Brian Kelleher cleared his throat and looked down at his wife. “We’re just simple people,” he said in a throaty, faintly accented voice. “We’ve never been associated with bad people—you know, criminal types.” A wave of stale tobacco floated from his clothing, the remnants of many cigarettes, and Lee realized that he, too, was a smoker.
“What makes you think we’d know our daughter’s killer?” Mrs. Kelleher asked, her eyes wide with anxiety. “We don’t know people like that.”
Butts was fidgeting with his notebook, and his eyes roamed the room restlessly. “We’re not saying you do,” he replied. “It’s just that sometimes people remember seeing and hearing something that can later be useful in an investigation. Can you think of anything that might stand out as strange or unusual in your daughter’s life—especially in the last few weeks or so?”
The Kellehers appeared t
o consider his question, but to Lee it looked as if they were merely marking time. They frowned as if in concentration, studied their hands, and looked around the room. Finally Mrs. Kelleher spoke.

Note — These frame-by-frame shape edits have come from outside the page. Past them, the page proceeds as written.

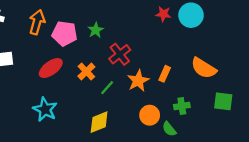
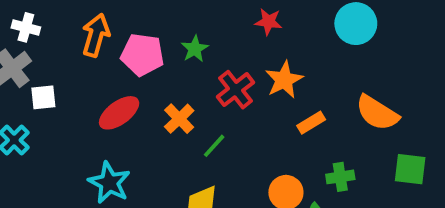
red star: (163, 14) -> (268, 22), moved
orange rectangle: (165, 74) -> (311, 123), turned 35
orange star: (138, 81) -> (284, 80), moved

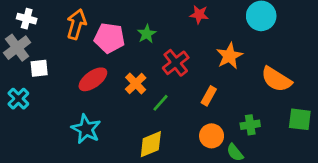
orange star: (284, 80) -> (229, 56), moved
orange rectangle: (311, 123) -> (209, 96), moved, turned -30

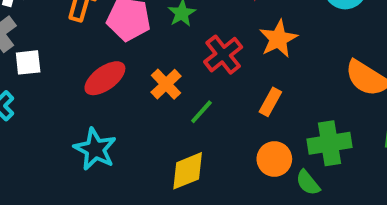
orange star: (229, 56) -> (278, 39), moved
green cross: (250, 125) -> (330, 143), size x1.5

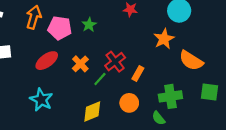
orange star: (278, 39) -> (164, 39), moved
red cross: (223, 55) -> (115, 62), moved
orange circle: (274, 159) -> (129, 103), moved

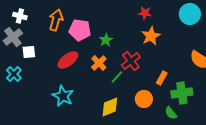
green star: (89, 25) -> (106, 40), moved
orange star: (164, 39) -> (151, 36), moved
orange rectangle: (138, 74) -> (162, 78), moved

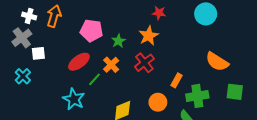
orange arrow: (56, 20) -> (54, 16), moved
orange star: (151, 36) -> (149, 36), moved
green line: (117, 77) -> (95, 79), moved

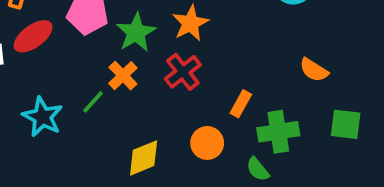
green star: (118, 41) -> (136, 33), size x1.5
red ellipse: (79, 62) -> (33, 36), moved
orange semicircle: (217, 62) -> (314, 70), size x0.7
cyan star: (74, 99) -> (42, 117), moved

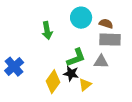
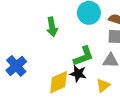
yellow diamond: (53, 82) -> (59, 82), turned 30
yellow triangle: (85, 85) -> (103, 85), moved

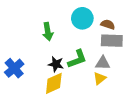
black star: (78, 74) -> (56, 64), moved
yellow triangle: (103, 85) -> (100, 78), moved

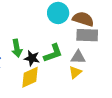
brown semicircle: (108, 24) -> (83, 19), size x1.5
green arrow: (48, 32) -> (17, 48), moved

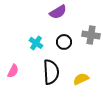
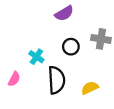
cyan cross: (36, 43) -> (36, 57), moved

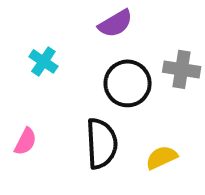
black circle: (71, 47) -> (128, 83), size x1.5
cyan cross: (36, 57) -> (43, 61), moved

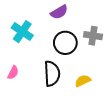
cyan cross: (43, 61) -> (22, 32), size x1.5

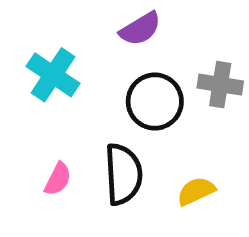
pink semicircle: (13, 73) -> (58, 179), moved

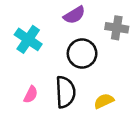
gray cross: (220, 85) -> (117, 28), moved

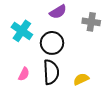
black circle: (82, 54) -> (52, 43), moved

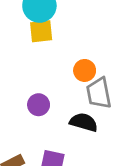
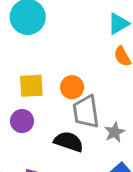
yellow square: (41, 31) -> (31, 86), moved

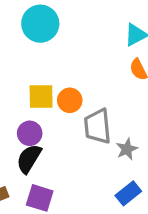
orange circle: (72, 87) -> (70, 100), moved
black semicircle: (69, 142) -> (29, 159), moved, turned -80

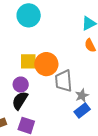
orange circle: (70, 100) -> (46, 64), size x1.5
blue rectangle: (128, 193) -> (82, 111), moved

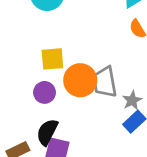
orange circle: (46, 64) -> (80, 80), moved
black semicircle: (20, 101) -> (47, 132), moved

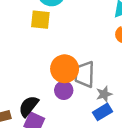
yellow square: (52, 59) -> (40, 20), moved
purple circle: (45, 92) -> (64, 90), moved

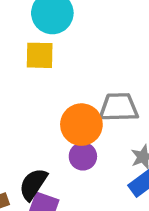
gray trapezoid: (84, 74) -> (119, 107), moved, turned 92

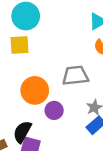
orange circle: (81, 125) -> (35, 90), moved

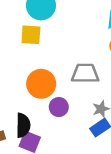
black semicircle: (22, 132) -> (23, 125), turned 145

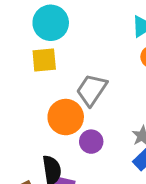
gray trapezoid: (85, 73) -> (92, 90), moved, turned -48

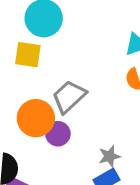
purple circle: (91, 142) -> (58, 134), moved

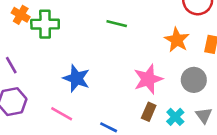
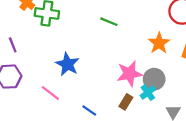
gray circle: (194, 80) -> (154, 79), moved
cyan cross: (175, 117) -> (148, 93), moved

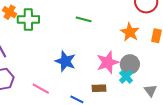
blue star: (67, 64) -> (65, 61), moved
brown rectangle: (126, 102) -> (99, 88), moved, turned 64

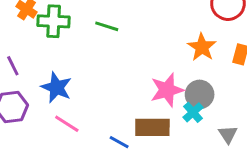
green line: (84, 19) -> (107, 26), moved
blue star: (65, 61) -> (56, 87), moved
brown rectangle: (99, 88) -> (152, 127), size x1.6

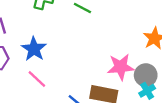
cyan cross: (193, 112) -> (147, 91), moved

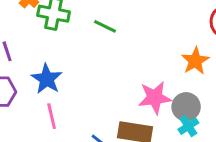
pink line: (37, 79) -> (52, 116), turned 36

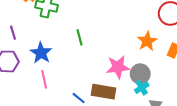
green line: (105, 26) -> (79, 37), moved, turned 49

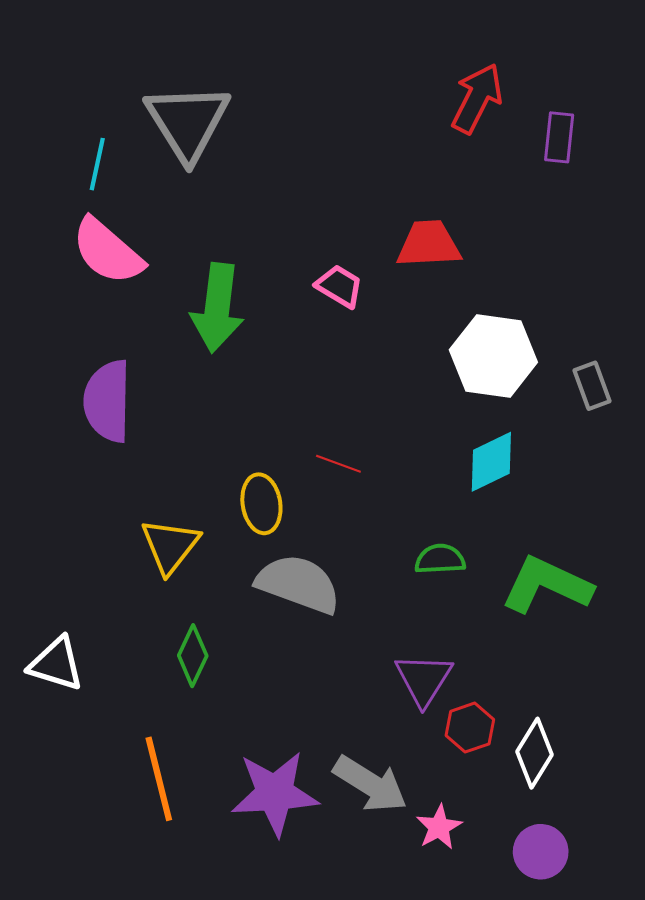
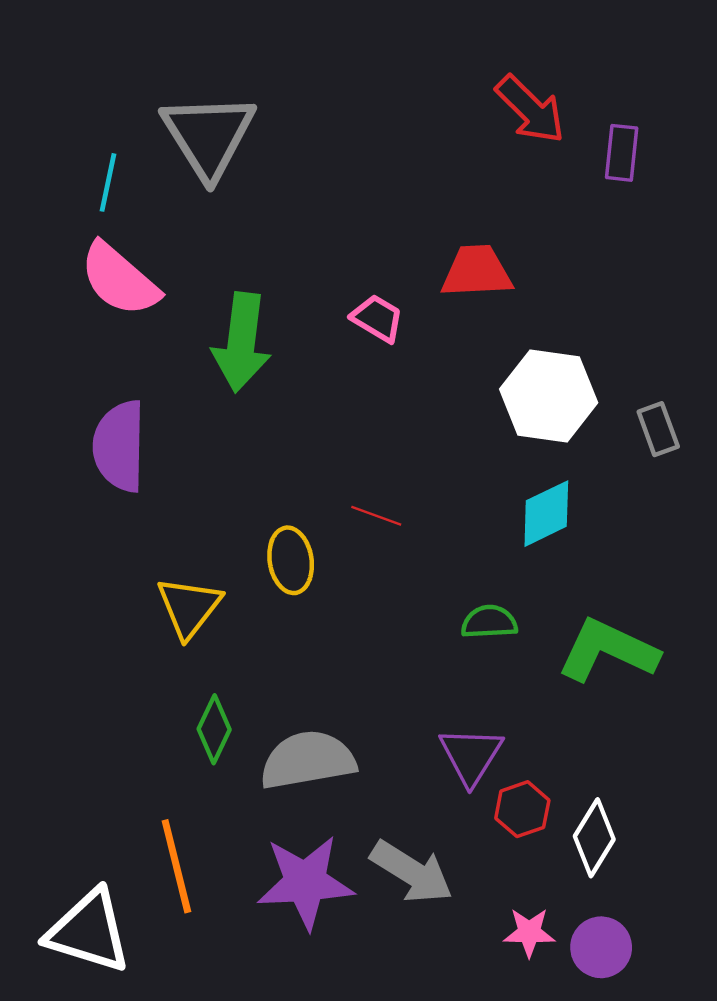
red arrow: (477, 98) -> (530, 109), turned 108
gray semicircle: (298, 584) -> (308, 760), moved, turned -30
white triangle: (56, 664) -> (89, 931), moved, size x1.4
pink star: (439, 827) -> (529, 932), moved, turned 30

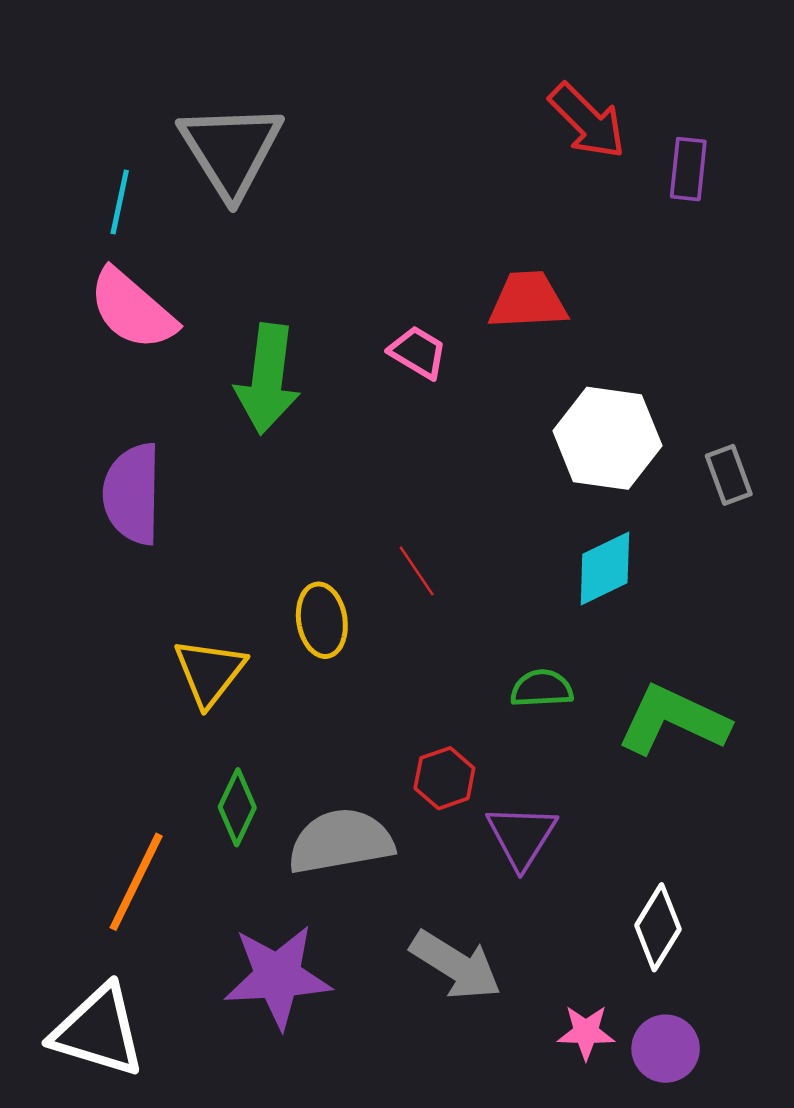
red line: (376, 516) -> (417, 571), turned 36
red hexagon: (522, 809) -> (444, 778), moved
orange line: (176, 866) -> (136, 882), moved, turned 40
purple star: (305, 882) -> (278, 977), moved

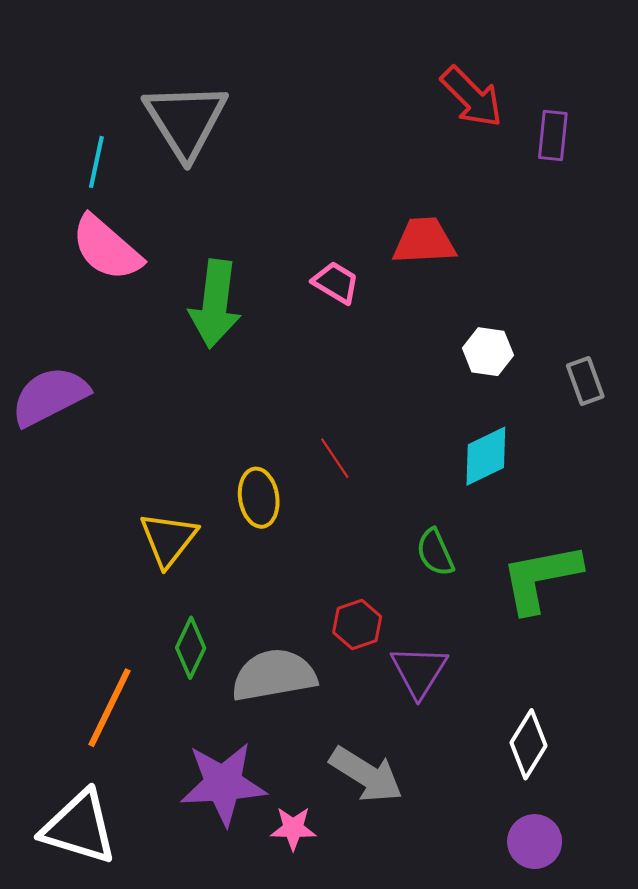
white hexagon: (607, 438) -> (488, 352), size x0.6
purple semicircle: (132, 494) -> (50, 396), moved, turned 62
green semicircle: (542, 688) -> (435, 552), turned -111
green L-shape: (673, 720) -> (541, 578), turned -36
pink star: (586, 1032) -> (293, 828), moved

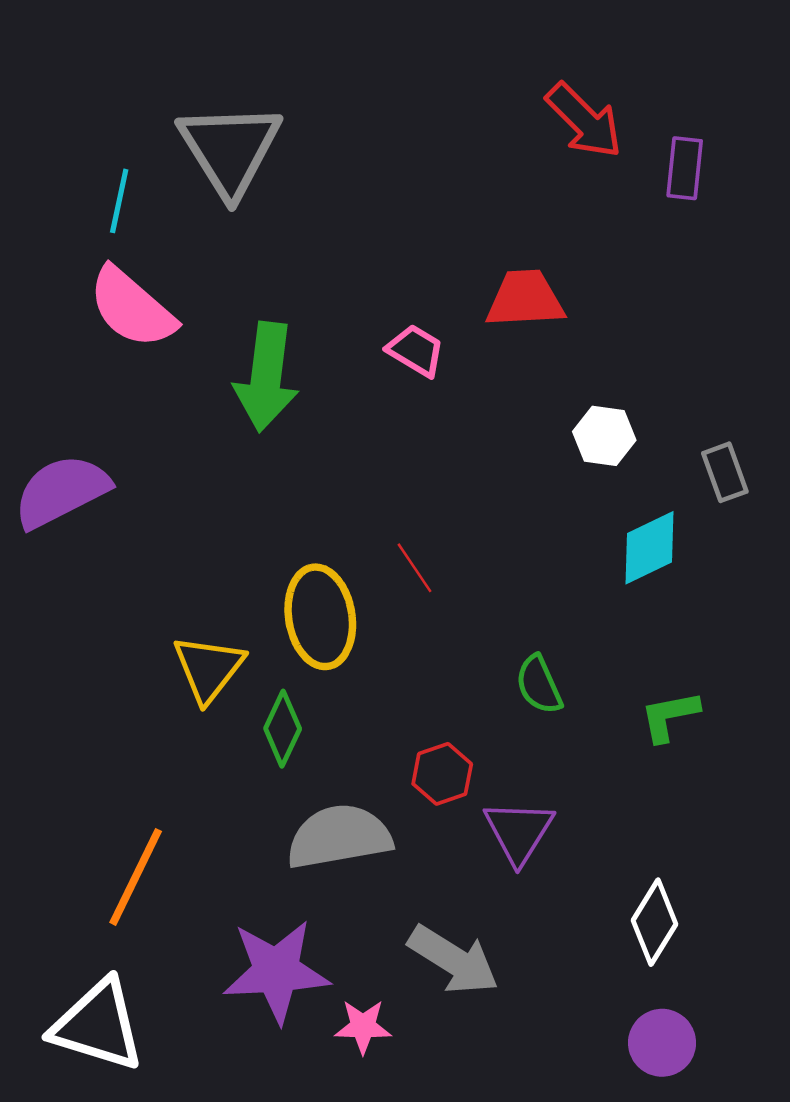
cyan diamond: (486, 456) -> (649, 548), moved
yellow ellipse: (259, 498) -> (320, 617), size x1.4
green L-shape: (541, 578) -> (670, 716), size x0.6
green diamond: (191, 648) -> (283, 729), moved

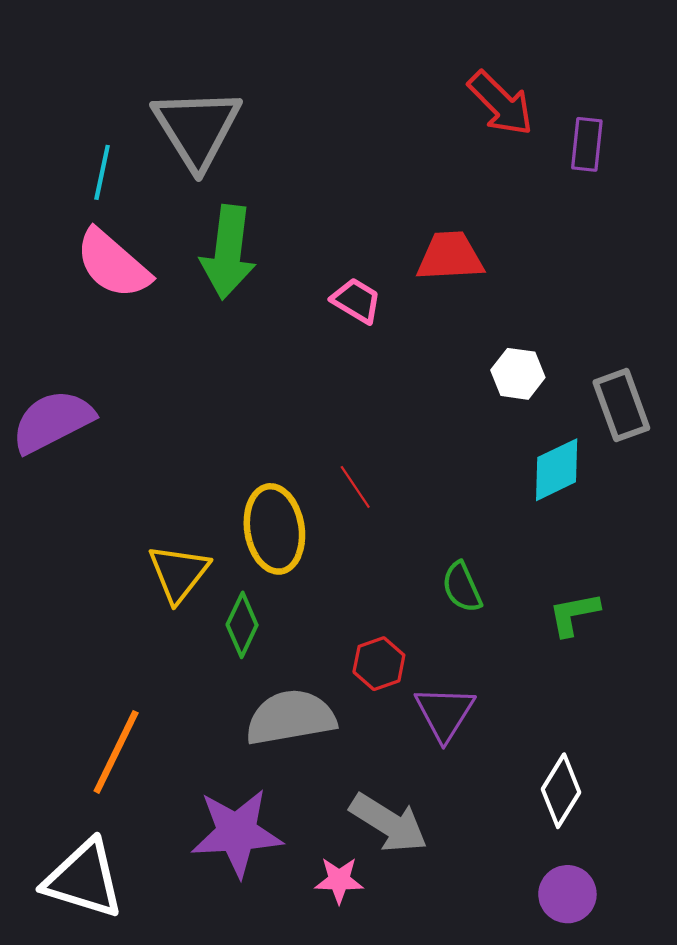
green arrow: (266, 377) -> (228, 252), moved
gray rectangle: (725, 472) -> (621, 405), size x1.4
pink star: (363, 1026) -> (339, 880), moved

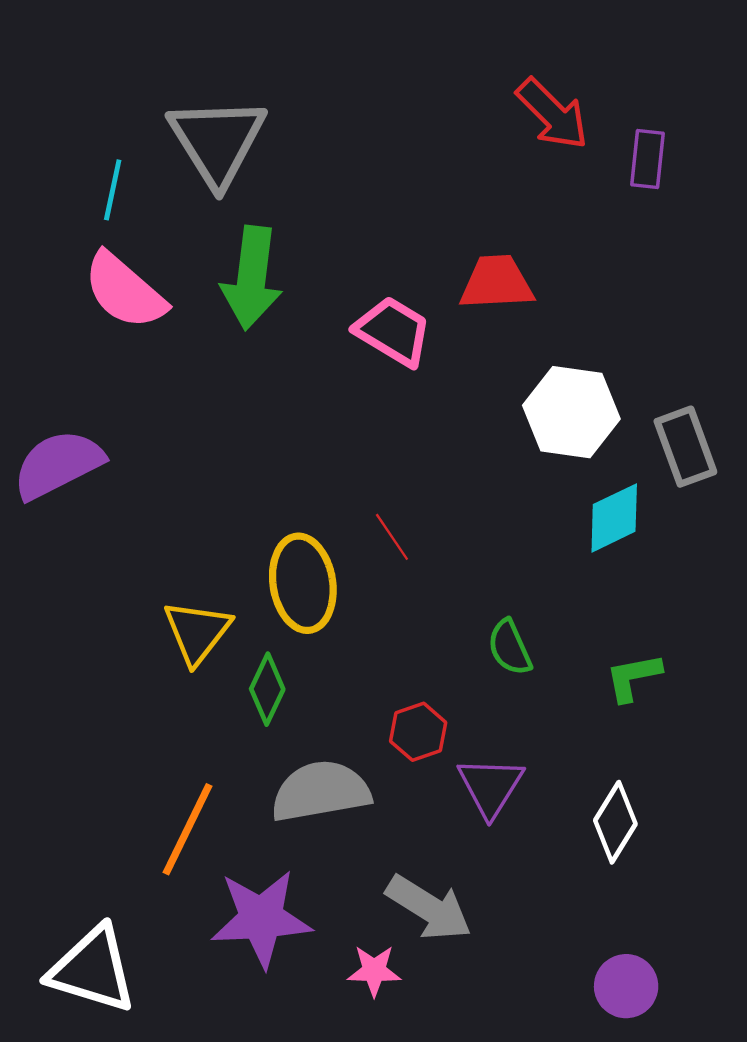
pink trapezoid: (356, 301) -> (393, 331), size x1.4
white hexagon: (518, 374) -> (571, 412), size x1.6
orange line: (116, 752) -> (188, 829), moved
white diamond: (561, 791) -> (615, 822), moved

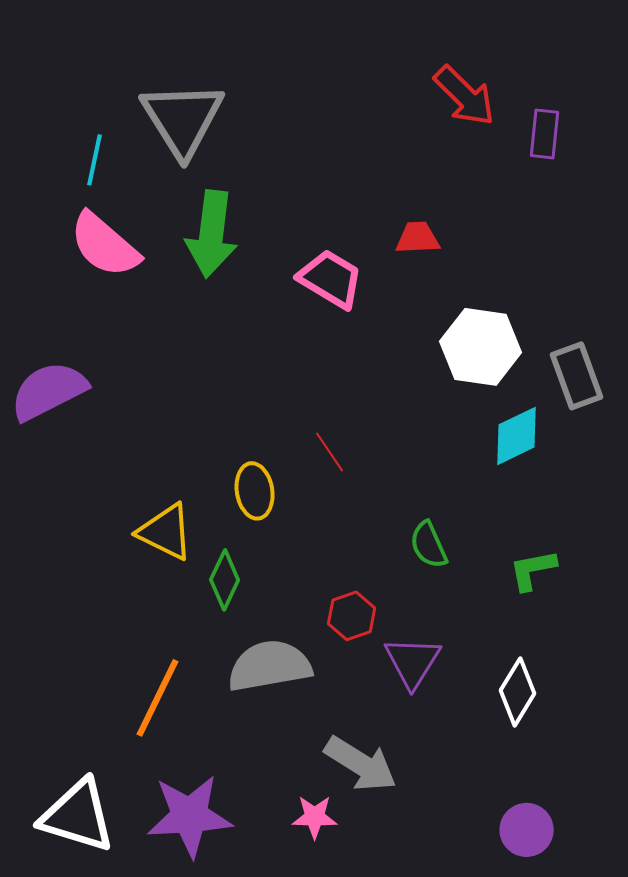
red trapezoid: (497, 283) -> (418, 238), size x0.7
yellow ellipse: (303, 583) -> (255, 491), size x0.7
yellow triangle: (197, 632) -> (166, 532), turned -42
purple star: (261, 918) -> (190, 816), moved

“I can’t think of anything. Can you, dear?” she said to her husband. Mr. Kelleher looked at his wife—clearly, he took his cues from her.
He shook his big square head sadly. “Not really. Marie was a straight-A student, you know,” he added, with a glance at his wife.
“Did you ever see her with anyone strange or unusual?” Butts asked. “I mean, anyone who set off alarm bells or anything?”
The couple looked indignant, as if he had called their dead daughter’s virtue into question.
“Oh, Lordy, no,” Mrs. Kelleher replied. “She was dating that nice boy. He was respectful. We liked him, didn’t we, dear?” she said to her husband, who nodded obediently.
“He told us that he thought she might be seeing someone else,” Butts said.
“What do you mean?” Mrs. Kelleher demanded. Her soft, round face resembled a recently vacated couch cushion.
“Did you know anything about another boyfriend?” Butts asked.
Mrs. Kelleher’s prim face puckered like a prune. “No, of course not! Marie wasn’t that kind of girl.”
“What kind of girl is that?” Lee asked.
“The kind of girl who would be seeing two men at once, of course,” she snapped back. “Marie wouldn’t do that.”
“Because she was a good girl?” Lee said.
“Because she was a good Catholic girl. And, I might add,” she said, leaning forward and placing a plump hand on Lee’s arm, “we both trust in the good Lord to bring her killer to justice. We know he’s watching over us, and that he will help you capture this evil, evil man.”
“I guess He was looking the other way when your daughter was murdered,” Butts muttered under his breath.
“Excuse me?” Mrs. Kelleher said, her little button eyes bright with suspicion.
Lee felt sour distaste gathering in his mouth. Brian and Francis Kelleher held their faith in front of them like a banner. He recognized the smugness lurking behind her eyes: even devastated as she was by grief, Mrs. Kelleher’s voice had the sanctimonious tone of the true believer. These people brandished their beliefs like a weapon. One sweep of the sword of their faith opened a swath between them and the world of nonbelievers—a swift and tidy demarcation.